* [GIVEN PASSAGE]
◆ ◆ ◆ ◆ ◆ ◆ ◆

Let me get this right. Are you saying you make an angled cut between the blade and the fence? 
That is a quick way to cause hangups and kickbacks. The better way to do it is to put the fence on the side away from the tilt of the blade. You could also use a straight edge with clamps on the side away from the tilt.

I'm not hollering at you, but you, as an engineer above all people, should realize that the blade spinning at 2500-5500 rpm with a thin kerf is going to flex when it contacts the wood.


----------



## BBrown626 (Jan 11, 2013)

I have had mine for about 7 years? Fantastic tool for what it is intended to be. I wouldn't expect a job-site table saw to provide the same level of performance of a cabinet saw whether it is the fence, dust collection, power, etc. It is a replacement for my sliding table saw, but does what I need it to when on site for an install.


----------



## OSU55 (Dec 14, 2012)

With being new to the tablesaws and woodworking there is going to be a learning curve. I have had this same saw for about three years. For the footprint I wanted this one outshined the offerings from other manufacturers. Mine is mounted on a custom rollaround stand with a hole in the center for sawdust to fall through. I have a container attached underneath to catch the sawdust which I can then shop vac. The custom stand reduces the footprint yet I am still able to make a 25 inch Rip. I actually like the fence and believe it is the best in the class. It just takes figuring out how to use it. I have made some very fine furniture with the saw.

◆ ◆ ◆ ◆ ◆ ◆ ◆

* [MATERIAL SUPPLIED]
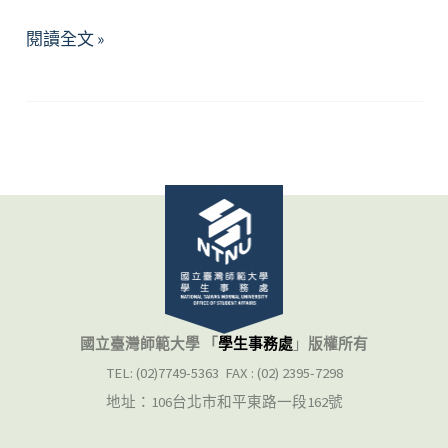
Self-
閱讀全文 »
Making:
Returning
and
Remaining
國立臺灣師範大學 「
學生事務處
」
版權所有
TEL: (02)7749-5363 FAX : (02) 2395-7298
地址：106台北市和平東路一段162號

◆ ◆ ◆ ◆ ◆ ◆ ◆

* [EXERCISE AIM]
Reproduce the table saw forum thread word for word, from its first line to its last. Rely only on the text given here and nothing outside it.

* [OUTPUT OF THE TASK]
Let me get this right. Are you saying you make an angled cut between the blade and the fence? 
That is a quick way to cause hangups and kickbacks. The better way to do it is to put the fence on the side away from the tilt of the blade. You could also use a straight edge with clamps on the side away from the tilt.

I'm not hollering at you, but you, as an engineer above all people, should realize that the blade spinning at 2500-5500 rpm with a thin kerf is going to flex when it contacts the wood.


----------



## BBrown626 (Jan 11, 2013)

I have had mine for about 7 years? Fantastic tool for what it is intended to be. I wouldn't expect a job-site table saw to provide the same level of performance of a cabinet saw whether it is the fence, dust collection, power, etc. It is a replacement for my sliding table saw, but does what I need it to when on site for an install.


----------



## OSU55 (Dec 14, 2012)

With being new to the tablesaws and woodworking there is going to be a learning curve. I have had this same saw for about three years. For the footprint I wanted this one outshined the offerings from other manufacturers. Mine is mounted on a custom rollaround stand with a hole in the center for sawdust to fall through. I have a container attached underneath to catch the sawdust which I can then shop vac. The custom stand reduces the footprint yet I am still able to make a 25 inch Rip. I actually like the fence and believe it is the best in the class. It just takes figuring out how to use it. I have made some very fine furniture with the saw.